→ Extracted material
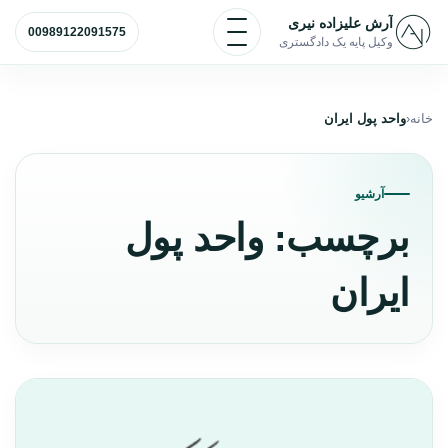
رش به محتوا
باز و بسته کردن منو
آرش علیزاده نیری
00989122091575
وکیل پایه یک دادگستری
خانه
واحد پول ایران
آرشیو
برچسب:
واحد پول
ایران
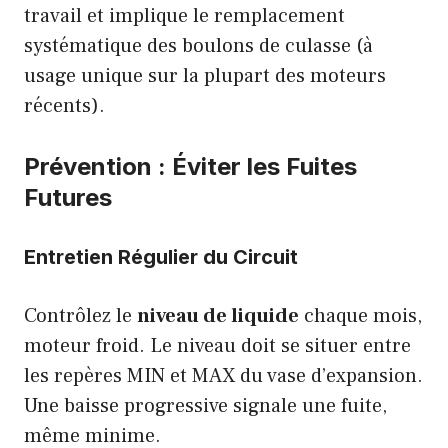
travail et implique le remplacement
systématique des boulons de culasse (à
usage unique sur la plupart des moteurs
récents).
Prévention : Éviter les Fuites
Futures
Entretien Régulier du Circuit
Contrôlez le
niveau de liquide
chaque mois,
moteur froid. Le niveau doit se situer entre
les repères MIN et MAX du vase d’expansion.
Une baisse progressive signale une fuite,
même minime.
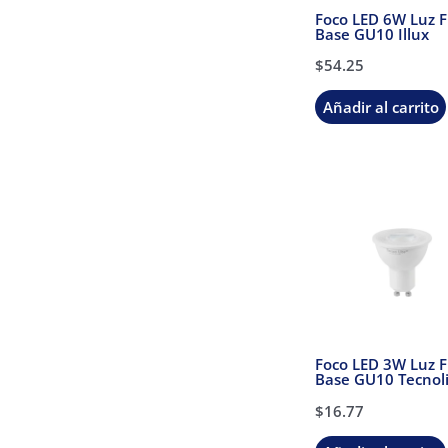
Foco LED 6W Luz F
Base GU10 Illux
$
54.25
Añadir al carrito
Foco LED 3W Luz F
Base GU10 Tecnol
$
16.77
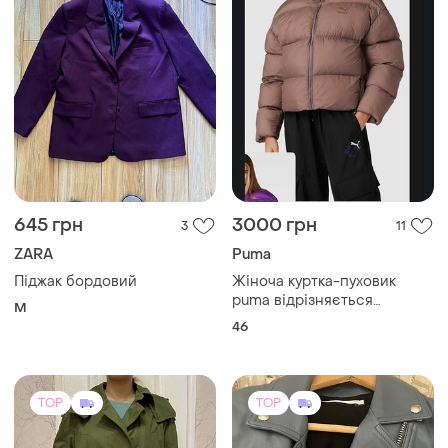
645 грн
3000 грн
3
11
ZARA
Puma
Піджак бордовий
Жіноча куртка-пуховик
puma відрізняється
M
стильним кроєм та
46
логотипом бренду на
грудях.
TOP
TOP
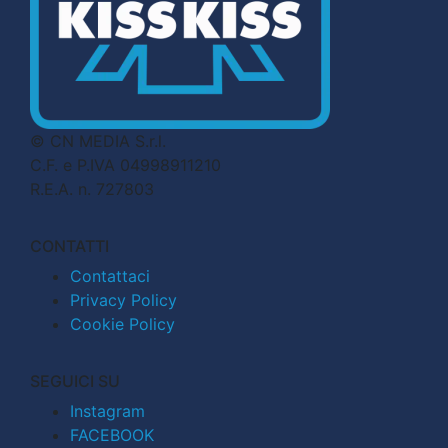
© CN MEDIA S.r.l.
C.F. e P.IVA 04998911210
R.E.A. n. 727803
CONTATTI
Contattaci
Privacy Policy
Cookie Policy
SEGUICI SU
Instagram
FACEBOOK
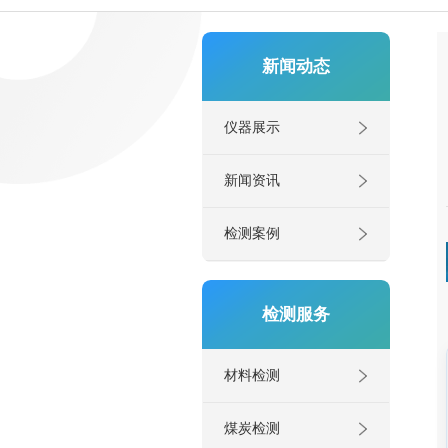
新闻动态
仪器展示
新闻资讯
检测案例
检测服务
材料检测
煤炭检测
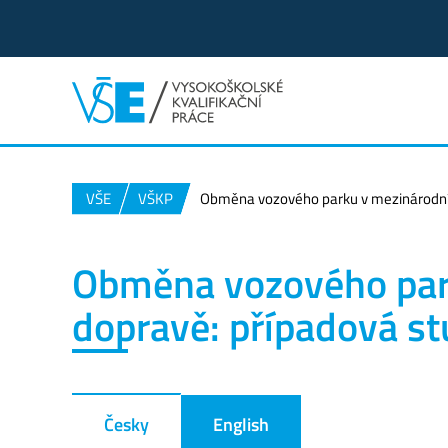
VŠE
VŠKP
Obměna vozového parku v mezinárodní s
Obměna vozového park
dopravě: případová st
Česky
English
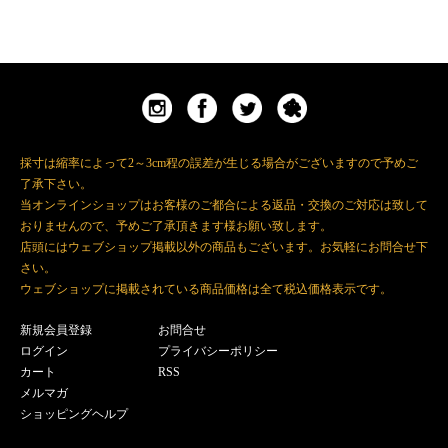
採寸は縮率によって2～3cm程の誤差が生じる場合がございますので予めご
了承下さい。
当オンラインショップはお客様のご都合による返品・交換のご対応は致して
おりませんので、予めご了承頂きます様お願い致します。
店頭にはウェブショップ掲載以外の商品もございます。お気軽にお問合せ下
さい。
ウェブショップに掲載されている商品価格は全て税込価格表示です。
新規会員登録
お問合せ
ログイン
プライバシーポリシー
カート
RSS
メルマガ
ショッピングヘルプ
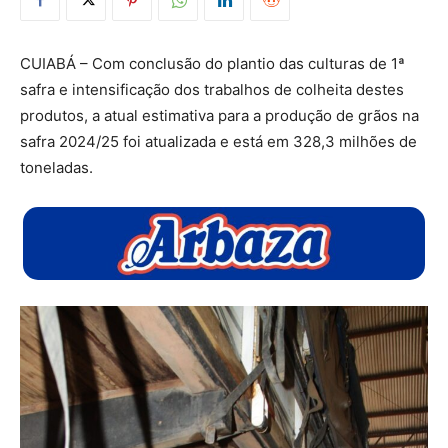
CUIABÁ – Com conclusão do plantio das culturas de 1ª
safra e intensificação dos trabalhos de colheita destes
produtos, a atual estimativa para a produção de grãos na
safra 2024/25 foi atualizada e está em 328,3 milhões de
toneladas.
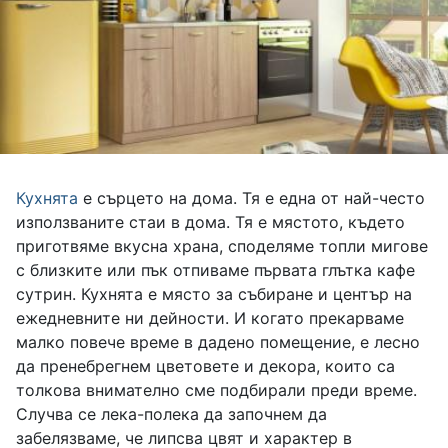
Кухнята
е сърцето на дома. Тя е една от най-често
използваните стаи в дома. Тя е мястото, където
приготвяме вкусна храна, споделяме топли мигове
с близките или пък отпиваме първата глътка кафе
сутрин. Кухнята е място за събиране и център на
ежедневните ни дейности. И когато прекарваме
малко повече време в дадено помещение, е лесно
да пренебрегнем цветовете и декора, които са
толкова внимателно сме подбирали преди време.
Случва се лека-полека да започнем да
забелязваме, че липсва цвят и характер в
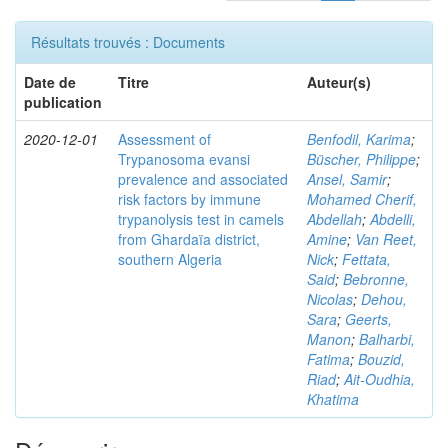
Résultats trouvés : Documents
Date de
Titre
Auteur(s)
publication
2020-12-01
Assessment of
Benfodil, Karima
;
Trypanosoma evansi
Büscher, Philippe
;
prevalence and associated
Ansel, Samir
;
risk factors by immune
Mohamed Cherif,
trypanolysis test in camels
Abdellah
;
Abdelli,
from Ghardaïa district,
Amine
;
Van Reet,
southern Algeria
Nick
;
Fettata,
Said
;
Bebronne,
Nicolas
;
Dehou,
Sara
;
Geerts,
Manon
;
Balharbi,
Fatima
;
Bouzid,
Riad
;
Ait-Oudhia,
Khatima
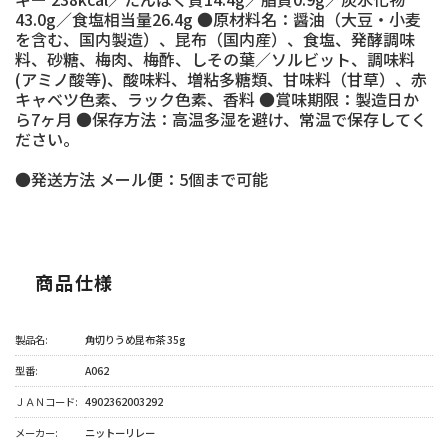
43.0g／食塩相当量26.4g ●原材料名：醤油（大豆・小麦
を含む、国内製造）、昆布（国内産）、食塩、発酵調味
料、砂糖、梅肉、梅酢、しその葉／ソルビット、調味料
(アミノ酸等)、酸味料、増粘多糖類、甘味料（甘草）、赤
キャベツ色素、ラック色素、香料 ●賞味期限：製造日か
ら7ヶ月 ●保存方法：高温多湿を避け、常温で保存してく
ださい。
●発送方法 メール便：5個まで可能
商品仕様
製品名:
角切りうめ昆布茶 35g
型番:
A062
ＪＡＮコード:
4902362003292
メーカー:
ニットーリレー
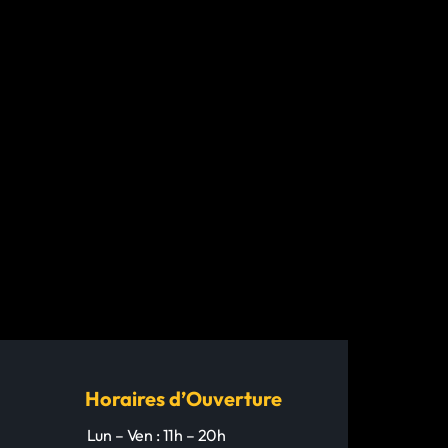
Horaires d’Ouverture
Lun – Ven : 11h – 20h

→ What is needed
Find the word "niveau" in the entries. Copy each line that holds it.

→ Solution for this task
niveau de liquide
moteur froid. Le niveau doit se situer entre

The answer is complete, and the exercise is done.